Last updated 7:44 p.m. ET

A conservative activist who posed as a pimp to target the community-organizing group ACORN and the son of a federal prosecutor were among four men arrested and accused of trying to tamper with phones at Democratic Sen. Mary Landrieu's office.

Landrieu called the allegations "unsettling." She called it a "very unusual situation" and said she is "as interested as everyone else about their motives and purpose."

Activist James O'Keefe, 25, recorded two of the other suspects with his cell phone as they walked into the office dressed like telephone repairman and said they needed to fix problems with the phone system, according to an FBI affidavit.

Read FBI Affidavit on Tampering Charges

A source tells CBS News that the aim was apparently to try to catch Sen. Landrieu talking negatively about her constituents.

A federal law enforcement official said one of the suspects was picked up in a car a couple of blocks away with a listening device that could pick up transmissions. The official spoke on condition of anonymity because the information was not part of an FBI affidavit that described the circumstances of the case.

O'Keefe said "veritas," Latin for truth, as he left a suburban jail Tuesday with suspects Stan Dai and Joseph Basel, both 24. All declined to comment.

"There will be a time for that," Dai said.

As he got into a cab outside the jail, O'Keefe said, "The truth shall set me free." His biography on a Web site where he blogs says he works at VeritasVisuals.com, though that Web site does not currently work.

The fourth suspect, Robert Flanagan, the son of Shreveport-based acting U.S. Attorney Bill Flanagan, was not with them. It was not immediately known if he had already been released on the $10,000 bail set for each suspect.

**To-do item a:**
Answer the following about the news report on the arrests at Landrieu's office:
(i) How old is James O'Keefe?
(ii) What amount of bail was set for each suspect?
(iii) What word did O'Keefe say as he left the suburban jail, and what does it mean?

**Records for this exercise:**
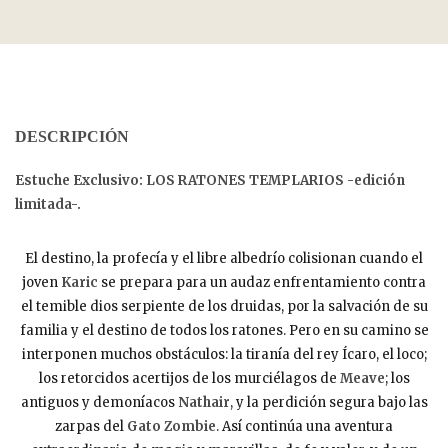
DESCRIPCIÓN
Estuche Exclusivo: LOS RATONES TEMPLARIOS -edición
limitada-.
El destino, la profecía y el libre albedrío colisionan cuando el
joven
Karic
se prepara para un audaz enfrentamiento contra
el temible dios serpiente de los druidas, por la salvación de su
familia y el destino de todos los ratones. Pero en su camino se
interponen muchos obstáculos: la tiranía del rey Ícaro, el loco;
los retorcidos acertijos de los murciélagos de
Meave
; los
antiguos y demoníacos
Nathair
, y la perdición segura bajo las
zarpas del
Gato Zombie
. Así continúa una aventura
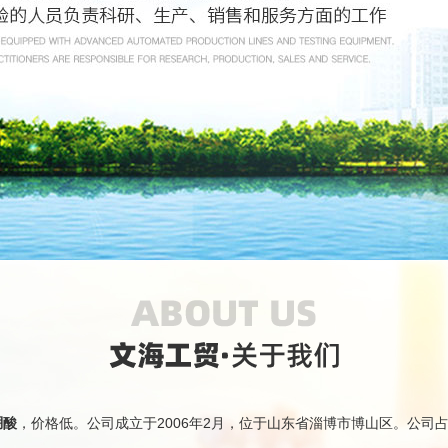
硼酸
，价格低。公司成立于2006年2月，位于山东省淄博市博山区。公司占地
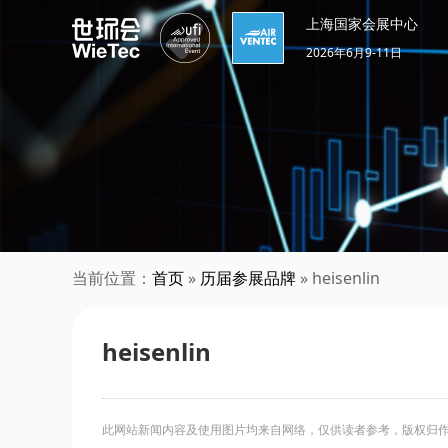
上海国家会展中心
2026年6月9-11日
当前位置：
首页
»
历届参展品牌
» heisenlin
heisenlin
此网站新闻内容及使用图片均来自网络，仅供读者参考，版权归作者所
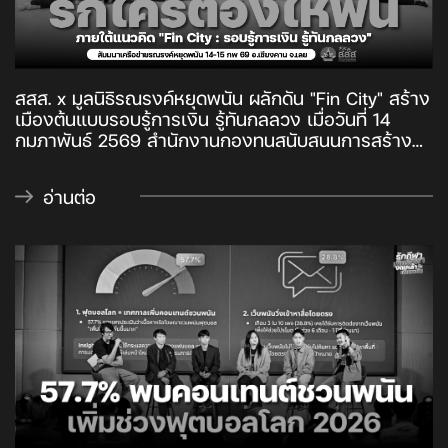
สสส. x มูลนิธิรณรงค์หยุดพนัน ผลักดัน "Fin City" สร้าง
เมืองต้นแบบรอบรู้การเงิน รู้ทันกลลวง เมื่อวันที่ 14
กุมภาพันธ์ 2569 สำนักงานกองทุนสนับสนุนการสร้าง
เสริมสุขภาพ (สสส.) ร่วมกับมูลนิธิรณรงค์หยุดพนัน จัด
เวทีสัมมนาเครือข่ายรณรงค์หยุดพนัน 10 จังหวัด ภายใต้
อ่านต่อ
ชื่องาน "รักใครต้องให้ฟิน" ณ โรงแรมเชียงคาน ริเวอร์
เมาท์เทน รีสอร์ท จังหวัดเลย เพื่อนำเสนอผลลัพธ์และ
กำหนดทิศทางการดำเนินงานในช่วงต่อไป โดยมีตัวแทน
จากลำปาง น่าน พะเยา สุรินทร์ กาฬสินธุ์ อุบลราชธานี
เลย สระบุรี พัทลุง และกรุงเทพมหานคร เข้าร่วม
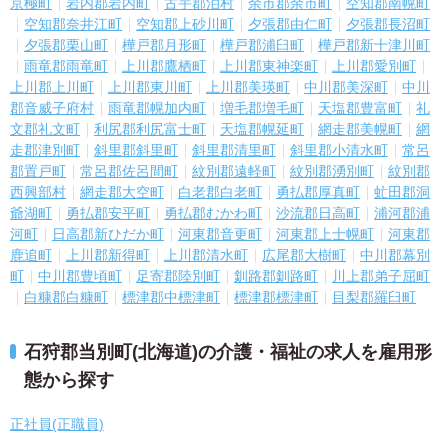
京極町
岩内郡岩内町
古宇郡泊村
余市郡余市町
空知郡南幌町
空知郡奈井江町
空知郡上砂川町
夕張郡由仁町
夕張郡長沼町
夕張郡栗山町
樺戸郡月形町
樺戸郡浦臼町
樺戸郡新十津川町
雨竜郡雨竜町
上川郡鷹栖町
上川郡東神楽町
上川郡愛別町
上川郡上川町
上川郡東川町
上川郡美瑛町
中川郡美深町
中川
郡音威子府村
雨竜郡幌加内町
増毛郡増毛町
天塩郡豊富町
礼
文郡礼文町
利尻郡利尻富士町
天塩郡幌延町
網走郡美幌町
網
走郡津別町
斜里郡斜里町
斜里郡清里町
斜里郡小清水町
常呂
郡置戸町
常呂郡佐呂間町
紋別郡遠軽町
紋別郡湧別町
紋別郡
西興部村
網走郡大空町
白老郡白老町
勇払郡厚真町
虻田郡洞
爺湖町
勇払郡安平町
勇払郡むかわ町
沙流郡日高町
浦河郡浦
河町
日高郡新ひだか町
河東郡音更町
河東郡上士幌町
河東郡
鹿追町
上川郡新得町
上川郡清水町
広尾郡大樹町
中川郡幕別
町
中川郡豊頃町
足寄郡陸別町
釧路郡釧路町
川上郡弟子屈町
白糠郡白糠町
標津郡中標津町
標津郡標津町
目梨郡羅臼町
石狩郡当別町(北海道)の介護・福祉の求人を雇用形
態から探す
正社員(正職員)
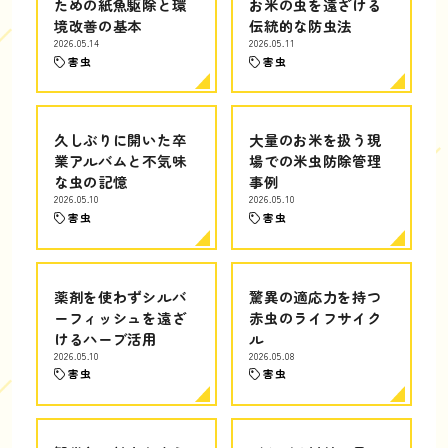
ための紙魚駆除と環
お米の虫を遠ざける
境改善の基本
伝統的な防虫法
2026.05.14
2026.05.11
害虫
害虫
久しぶりに開いた卒
大量のお米を扱う現
業アルバムと不気味
場での米虫防除管理
な虫の記憶
事例
2026.05.10
2026.05.10
害虫
害虫
薬剤を使わずシルバ
驚異の適応力を持つ
ーフィッシュを遠ざ
赤虫のライフサイク
けるハーブ活用
ル
2026.05.10
2026.05.08
害虫
害虫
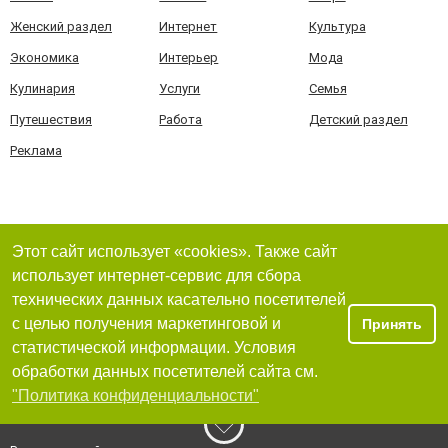
Женский раздел
Интернет
Культура
Экономика
Интерьер
Мода
Кулинария
Услуги
Семья
Путешествия
Работа
Детский раздел
Реклама
Этот сайт использует «cookies». Также сайт
использует интернет-сервис для сбора
технических данных касательно посетителей
с целью получения маркетинговой и
Принять
статистической информации. Условия
обработки данных посетителей сайта см.
"Политика конфиденциальности"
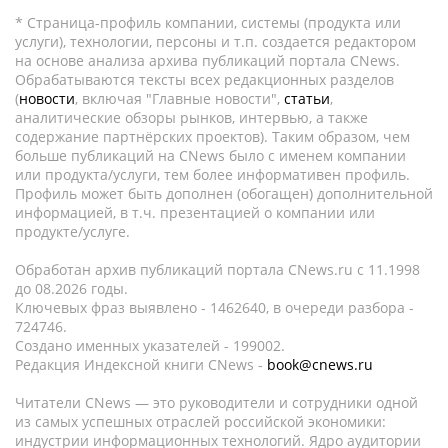
* Страница-профиль компании, системы (продукта или
услуги), технологии, персоны и т.п. создается редактором
на основе анализа архива публикаций портала CNews.
Обрабатываются тексты всех редакционных разделов
(
новости
, включая "Главные новости",
статьи
,
аналитические обзоры рынков, интервью, а также
содержание партнёрских проектов). Таким образом, чем
больше публикаций на CNews было с именем компании
или продукта/услуги, тем более информативен профиль.
Профиль может быть дополнен (обогащен) дополнительной
информацией, в т.ч. презентацией о компании или
продукте/услуге.
Обработан архив публикаций портала CNews.ru c 11.1998
до 08.2026 годы.
Ключевых фраз выявлено - 1462640, в очереди разбора -
724746.
Создано именных указателей - 199002.
Редакция Индексной книги CNews -
book@cnews.ru
Читатели CNews — это руководители и сотрудники одной
из самых успешных отраслей российской экономики:
индустрии информационных технологий. Ядро аудитории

**To-do item b:**
Arrange the stretch of the records from their start through the line containing "continúa una aventura" as a Markdown table with the columns "n" (a row number) and "Line", leaving out blank lines. Do not include the pictures in the answer.

**Written response a:**
(i) 25
(ii) $10,000
(iii) "Veritas," Latin for truth

**Written response b:**
| n | Line |
|---|---|
| 1 | DESCRIPCIÓN |
| 2 | Estuche Exclusivo: LOS RATONES TEMPLARIOS -edición |
| 3 | limitada-. |
| 4 | El destino, la profecía y el libre albedrío colisionan cuando el |
| 5 | joven |
| 6 | Karic |
| 7 | se prepara para un audaz enfrentamiento contra |
| 8 | el temible dios serpiente de los druidas, por la salvación de su |
| 9 | familia y el destino de todos los ratones. Pero en su camino se |
| 10 | interponen muchos obstáculos: la tiranía del rey Ícaro, el loco; |
| 11 | los retorcidos acertijos de los murciélagos de |
| 12 | Meave |
| 13 | ; los |
| 14 | antiguos y demoníacos |
| 15 | Nathair |
| 16 | , y la perdición segura bajo las |
| 17 | zarpas del |
| 18 | Gato Zombie |
| 19 | . Así continúa una aventura |